CITTADINI & UTENTI

Acquisti online? Attenzione al venditore

L’ozio è il padre dei vizi. Su questo, di base, punta il mercato online: il consumatore risparmia tempo e fatica acquistando sul web articoli di abbigliamento (tanto poi c’è il reso gratuito), di elettronica e persino la normale spesa alimentare settimanale. Poco importa non poter verificare il prodotto di persona, pur di poter ricevere al proprio domicilio ciò che occorre. E la consegna è spesso rapida e gratuita.
Questo comportamento genera, naturalmente (perché il consumatore ne è, peraltro, a conoscenza), il rischio che ciò che paghiamo e ci viene recapitato non soltanto non corrisponda al richiesto, ma possa persino essere contraffatto; il che ci coinvolge, nostro malgrado, nella commissione di un reato, perché tale è la contraffazione e anche chi acquista beni contraffatti può essere ritenuto complice, laddove la prova a discarico non è sempre agevole.

Senza addentrarci nei meandri tecnici della disciplina, ciò che qui rileva è conoscere gli scenari per potersi regolare di conseguenza. Intanto, non occorre evitare le vendite online, ma servirsi senz’altro dei cosiddetti “trusted sellers”. La verifica, quando non può essere effettuata sull’articolo desiderato, può essere senz’altro indirizzata in via preventiva sul venditore, perché “il pesce si smonta dalla testa”.
Su internet, troviamo fondamentalmente le seguenti categorie di venditori: siti di e-commerce (indipendenti e con propria logistica), marketplaces (simili ai centri commerciali e ospitanti le vendite di terzi, cui forniscono i servizi di logistica) e social media (incluse le app, in quanto svolgono funzioni analoghe sia nella promozione sia nella tecnologia che consente l’acquisto dei prodotti o dei servizi).
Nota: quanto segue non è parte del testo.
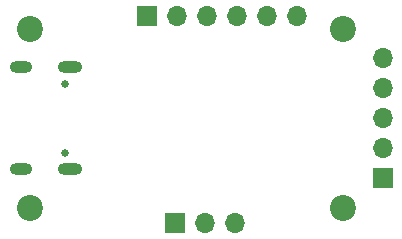
<source format=gbs>
%TF.GenerationSoftware,KiCad,Pcbnew,8.0.6*%
%TF.CreationDate,2024-11-25T12:43:08+08:00*%
%TF.ProjectId,UINIO-USB-UART-CP2102,55494e49-4f2d-4555-9342-2d554152542d,Version 5.0.0*%
%TF.SameCoordinates,PX8203930PY518daf8*%
%TF.FileFunction,Soldermask,Bot*%
%TF.FilePolarity,Negative*%
%FSLAX46Y46*%
G04 Gerber Fmt 4.6, Leading zero omitted, Abs format (unit mm)*
G04 Created by KiCad (PCBNEW 8.0.6) date 2024-11-25 12:43:08*
%MOMM*%
%LPD*%
G01*
G04 APERTURE LIST*
%ADD10C,2.200000*%
%ADD11O,1.900000X1.000000*%
%ADD12O,2.100000X1.000000*%
%ADD13C,0.650000*%
%ADD14O,1.700000X1.700000*%
%ADD15R,1.700000X1.700000*%
G04 APERTURE END LIST*
D10*
%TO.C,HOLE\u002A\u002A*%
X-700000Y-17700000D03*
%TD*%
%TO.C,HOLE\u002A\u002A*%
X-700000Y-2610000D03*
%TD*%
%TO.C,HOLE\u002A\u002A*%
X25790000Y-2610000D03*
%TD*%
%TO.C,HOLE\u002A\u002A*%
X25790000Y-17700000D03*
%TD*%
D11*
%TO.C,USB2*%
X-1500000Y-14475000D03*
X-1500000Y-5825000D03*
D12*
X2700000Y-14475000D03*
X2700000Y-5825000D03*
D13*
X2200000Y-13040000D03*
X2200000Y-7260000D03*
%TD*%
D14*
%TO.C,J2*%
X29128680Y-5065000D03*
X29128680Y-7605000D03*
X29128680Y-10145000D03*
X29128680Y-12685000D03*
D15*
X29128680Y-15225000D03*
%TD*%
%TO.C,J3*%
X9198680Y-1470000D03*
D14*
X11738680Y-1470000D03*
X14278680Y-1470000D03*
X16818680Y-1470000D03*
X19358680Y-1470000D03*
X21898680Y-1470000D03*
%TD*%
D15*
%TO.C,J1*%
X11580000Y-19030000D03*
D14*
X14120000Y-19030000D03*
X16660000Y-19030000D03*
%TD*%
M02*

</source>
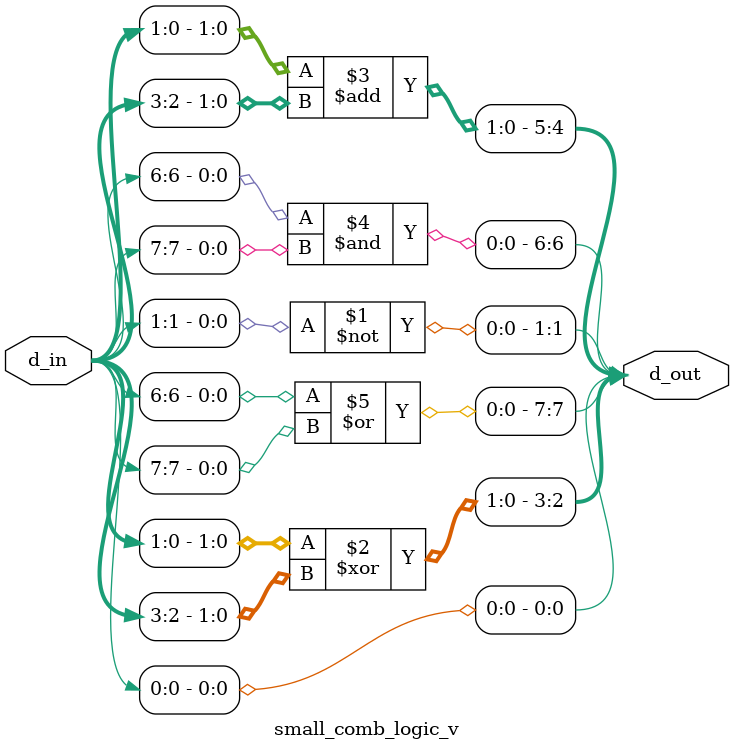
<source format=v>
/*
*  File            :   small_comb_logic_v.v
*  Autor           :   Vlasov D.V.
*  Data            :   2019.04.18
*  Language        :   Verilog
*  Description     :   This is simple connect with small combination logic
*  Copyright(c)    :   2019 Vlasov D.V.
*/

module small_comb_logic_v
(
    input   wire    [7 : 0]     d_in,   // data input
    output  wire    [7 : 0]     d_out   // data output
);

    assign d_out[0] = d_in[0];
    assign d_out[1] = ~d_in[1];
    assign d_out[2 +: 2] = d_in[0 +: 2] ^ d_in[2 +: 2];
    assign d_out[4 +: 2] = d_in[0 +: 2] + d_in[2 +: 2];
    assign d_out[6] = d_in[6] & d_in[7];
    assign d_out[7] = d_in[6] | d_in[7];

endmodule // small_comb_logic_v

</source>
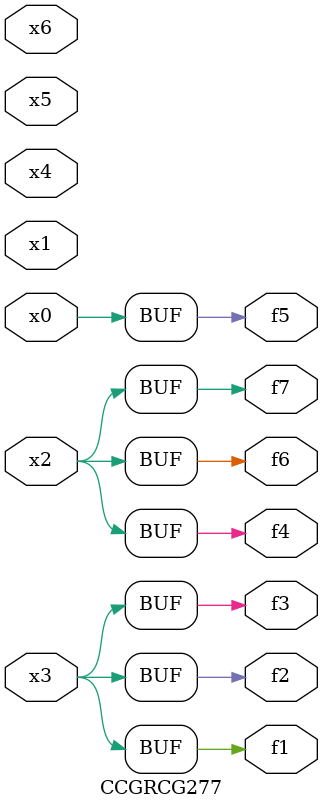
<source format=v>
module CCGRCG277(
	input x0, x1, x2, x3, x4, x5, x6,
	output f1, f2, f3, f4, f5, f6, f7
);
	assign f1 = x3;
	assign f2 = x3;
	assign f3 = x3;
	assign f4 = x2;
	assign f5 = x0;
	assign f6 = x2;
	assign f7 = x2;
endmodule

</source>
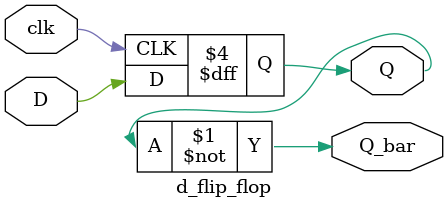
<source format=v>
module d_flip_flop(
    input D,
    input clk,
    output reg Q,
    output Q_bar
);
    initial Q = 0;
    assign Q_bar = ~Q;

    always @(posedge clk) begin
        Q <= D;
    end
endmodule






</source>
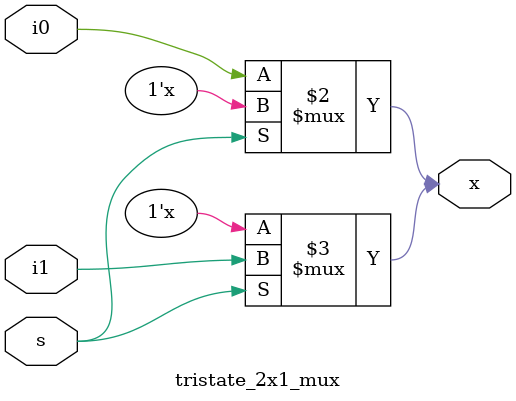
<source format=v>


module tristate_2x1_mux(input i0,i1,s,output x);

bufif1 (x,i0,~s);

bufif1 (x,i1,s);



endmodule


</source>
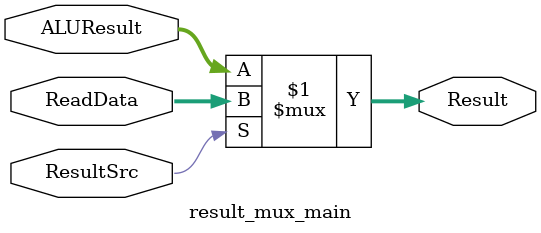
<source format=sv>
module result_mux_main#(
    parameter RESULT_WIDTH = 32
)(
    input logic ResultSrc,
    input logic [RESULT_WIDTH-1:0] ALUResult,
    input logic [RESULT_WIDTH-1:0] ReadData,
    output logic [RESULT_WIDTH-1:0] Result

);

assign Result = ResultSrc ? ReadData : ALUResult;
    
endmodule
</source>
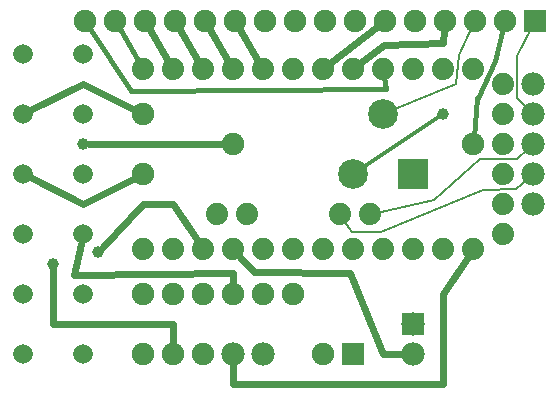
<source format=gbl>
G04 MADE WITH FRITZING*
G04 WWW.FRITZING.ORG*
G04 DOUBLE SIDED*
G04 HOLES PLATED*
G04 CONTOUR ON CENTER OF CONTOUR VECTOR*
%ASAXBY*%
%FSLAX23Y23*%
%MOIN*%
%OFA0B0*%
%SFA1.0B1.0*%
%ADD10C,0.075000*%
%ADD11C,0.065418*%
%ADD12C,0.039370*%
%ADD13C,0.078000*%
%ADD14C,0.075433*%
%ADD15C,0.099000*%
%ADD16C,0.074000*%
%ADD17R,0.075000X0.075000*%
%ADD18R,0.078000X0.078000*%
%ADD19R,0.099000X0.099000*%
%ADD20C,0.008000*%
%ADD21C,0.024000*%
%ADD22C,0.016000*%
%ADD23C,0.012000*%
%LNCOPPER0*%
G90*
G70*
G54D10*
X1782Y1262D03*
X1682Y1262D03*
X1582Y1262D03*
X1482Y1262D03*
X1382Y1262D03*
X1282Y1262D03*
X1182Y1262D03*
X1082Y1262D03*
X982Y1262D03*
X882Y1262D03*
X782Y1262D03*
X682Y1262D03*
X582Y1262D03*
X482Y1262D03*
X382Y1262D03*
X282Y1262D03*
X1782Y1262D03*
X1682Y1262D03*
X1582Y1262D03*
X1482Y1262D03*
X1382Y1262D03*
X1282Y1262D03*
X1182Y1262D03*
X1082Y1262D03*
X982Y1262D03*
X882Y1262D03*
X782Y1262D03*
X682Y1262D03*
X582Y1262D03*
X482Y1262D03*
X382Y1262D03*
X282Y1262D03*
X476Y152D03*
X576Y152D03*
X676Y152D03*
X476Y352D03*
X576Y352D03*
X676Y352D03*
X776Y352D03*
X876Y352D03*
X976Y352D03*
X1176Y152D03*
X1076Y152D03*
G54D11*
X276Y152D03*
X76Y152D03*
X276Y352D03*
X76Y352D03*
X276Y952D03*
X76Y952D03*
X276Y1152D03*
X76Y1152D03*
X276Y552D03*
X76Y552D03*
X276Y752D03*
X76Y752D03*
G54D12*
X326Y491D03*
X176Y451D03*
G54D13*
X1376Y252D03*
X1376Y152D03*
X1376Y252D03*
X1376Y152D03*
G54D14*
X776Y852D03*
X475Y752D03*
X475Y952D03*
G54D12*
X276Y852D03*
G54D13*
X1776Y1052D03*
X1776Y952D03*
X1776Y852D03*
X1776Y752D03*
X1776Y652D03*
X1776Y1052D03*
X1776Y952D03*
X1776Y852D03*
X1776Y752D03*
X1776Y652D03*
G54D15*
X1176Y752D03*
X1376Y752D03*
X1276Y952D03*
X1176Y752D03*
X1376Y752D03*
X1276Y952D03*
G54D16*
X1676Y552D03*
X1676Y652D03*
X1676Y752D03*
X1676Y852D03*
X1676Y952D03*
X1676Y1052D03*
X1131Y617D03*
X1231Y617D03*
X721Y617D03*
X821Y617D03*
X1576Y502D03*
X1476Y502D03*
X1376Y502D03*
X1276Y502D03*
X1176Y502D03*
X1076Y502D03*
X976Y502D03*
X876Y502D03*
X776Y502D03*
X676Y502D03*
X576Y502D03*
X476Y502D03*
X476Y1102D03*
X576Y1102D03*
X676Y1102D03*
X776Y1102D03*
X876Y1102D03*
X976Y1102D03*
X1076Y1102D03*
X1176Y1102D03*
X1276Y1102D03*
X1376Y1102D03*
X1476Y1102D03*
X1576Y1102D03*
G54D14*
X1577Y851D03*
G54D12*
X1476Y951D03*
G54D13*
X876Y152D03*
X776Y152D03*
G54D17*
X1782Y1262D03*
X1782Y1262D03*
X1176Y152D03*
G54D18*
X1376Y252D03*
X1376Y252D03*
G54D19*
X1376Y752D03*
X1376Y752D03*
G54D20*
X1723Y1004D02*
X1721Y1146D01*
D02*
X1721Y1146D02*
X1771Y1241D01*
D02*
X1758Y969D02*
X1723Y1004D01*
G54D21*
D02*
X776Y422D02*
X776Y380D01*
D02*
X268Y519D02*
X244Y416D01*
D02*
X244Y416D02*
X776Y422D01*
D02*
X576Y651D02*
X658Y528D01*
D02*
X475Y651D02*
X576Y651D01*
D02*
X339Y505D02*
X475Y651D01*
D02*
X176Y251D02*
X176Y432D01*
D02*
X576Y251D02*
X176Y251D01*
D02*
X576Y180D02*
X576Y251D01*
D02*
X276Y1051D02*
X106Y967D01*
D02*
X450Y965D02*
X276Y1051D01*
D02*
X295Y852D02*
X747Y852D01*
D02*
X276Y652D02*
X106Y737D01*
D02*
X450Y739D02*
X276Y652D01*
G54D20*
D02*
X1173Y559D02*
X1146Y596D01*
D02*
X1269Y559D02*
X1173Y559D01*
D02*
X1610Y700D02*
X1269Y559D01*
D02*
X1720Y701D02*
X1610Y700D01*
D02*
X1758Y735D02*
X1720Y701D01*
D02*
X1599Y802D02*
X1445Y664D01*
D02*
X1722Y802D02*
X1599Y802D01*
D02*
X1758Y835D02*
X1722Y802D01*
G54D21*
D02*
X1280Y1183D02*
X1200Y1121D01*
D02*
X1476Y1188D02*
X1280Y1183D01*
D02*
X1480Y1233D02*
X1476Y1188D01*
D02*
X1259Y1244D02*
X1100Y1121D01*
D02*
X560Y1129D02*
X496Y1237D01*
D02*
X660Y1129D02*
X596Y1237D01*
D02*
X760Y1129D02*
X696Y1237D01*
D02*
X860Y1129D02*
X796Y1237D01*
G54D22*
D02*
X463Y1124D02*
X394Y1242D01*
D02*
X1579Y875D02*
X1590Y1006D01*
D02*
X1650Y1127D02*
X1677Y1239D01*
D02*
X1591Y1006D02*
X1650Y1127D01*
G54D20*
D02*
X1445Y664D02*
X1256Y622D01*
D02*
X1528Y1148D02*
X1572Y1241D01*
D02*
X1519Y1052D02*
X1528Y1148D01*
D02*
X1300Y962D02*
X1519Y1052D01*
G54D22*
D02*
X1284Y1035D02*
X436Y1027D01*
D02*
X436Y1027D02*
X295Y1242D01*
D02*
X1279Y1076D02*
X1284Y1035D01*
G54D23*
D02*
X1197Y766D02*
X1465Y944D01*
G54D21*
D02*
X1276Y152D02*
X1164Y423D01*
D02*
X1164Y423D02*
X846Y425D01*
D02*
X846Y425D02*
X797Y479D01*
D02*
X1346Y152D02*
X1276Y152D01*
D02*
X1476Y52D02*
X775Y52D01*
D02*
X1558Y476D02*
X1476Y352D01*
D02*
X775Y52D02*
X775Y122D01*
D02*
X1476Y352D02*
X1476Y52D01*
G04 End of Copper0*
M02*
</source>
Della prima categoria, fanno parte tutti gli shop virtuali dei negozi fisici, quindi la garanzia dell’autenticità del prodotto è fornita direttamente dal brand o dai brand relativi agli articoli; chiaramente, lo stesso shop assicura che si tratta di prodotti originali, nuovi, usati o “rigenerati”. Nei marketplace, di contro, non è l’Amazon o l’Alibaba di turno a fornire tale assicurazione, limitandosi a un servizio di “hosting” della merce del venditore, di imballaggio e spedizione, e di smistamento delle eventuali doglianze del cliente successive all’acquisto. I social media, infine, svolgono il medesimo ruolo se dotati di marketplace interno (la vendita, come qualsiasi altro contenuto, è a cura dei terzi venditori), mentre, più in generale, si limitano a ospitare delle semplici promozioni, in cui i venditori reinviano ai propri siti di e-commerce o marketplace, quando non persino a un contatto privato su WhatsApp, Telegram o sul cinese WeChat (che consentono negoziazioni protette da anonimato). C’è da dire che, proprio per dimostrare attenzione alle violazioni di proprietà intellettuale, i maggiori marketplace hanno, da qualche annetto, adottato programmi di lotta alla contraffazione con le imprese in difesa dei loro diritti di privativa che, in alcuni casi, arrivano fino ai contatti con le forze dell’ordine: ma la prima mossa di scoraggiamento del fenomeno deve, a mio avviso, provenire dal consumatore, in quanto non può esserci contraffattore se non c’è chi acquista il contraffatto. 

La scelta del prodotto, da parte del consumatore, viene effettuata, infatti, sulla base di tre elementi: immagine della merce, prezzo, altre informazioni (spedizione, provenienza, ecc.). Proprio su questo puntano i malfattori: quando il prezzo è troppo basso, diffidare; quando il sito non ha una policy chiara, diffidare; quando le immagini sono di bassa risoluzione o riproducono l’aspetto standard, non specifico, di un prodotto, diffidare. E così via, le raccomandazioni possono essere molteplici.

Considerare i danni che la contraffazione provoca (fino all’estrema patologia del finanziamento di ulteriori attività criminali su scala mondiale) non soltanto alla collettività e alle imprese, ma anche ai singoli individui (basti pensare al rischio che si corre acquistando prodotti che vengono a diretto contatto con la pelle) è il primo elemento di riflessione del consumatore attento e responsabile. Il canale di distribuzione, di cui magari parleremo in un altro contesto, è – come la qualità – l’indicatore decisivo. E il consulto legale, nel dubbio, sempre consigliato.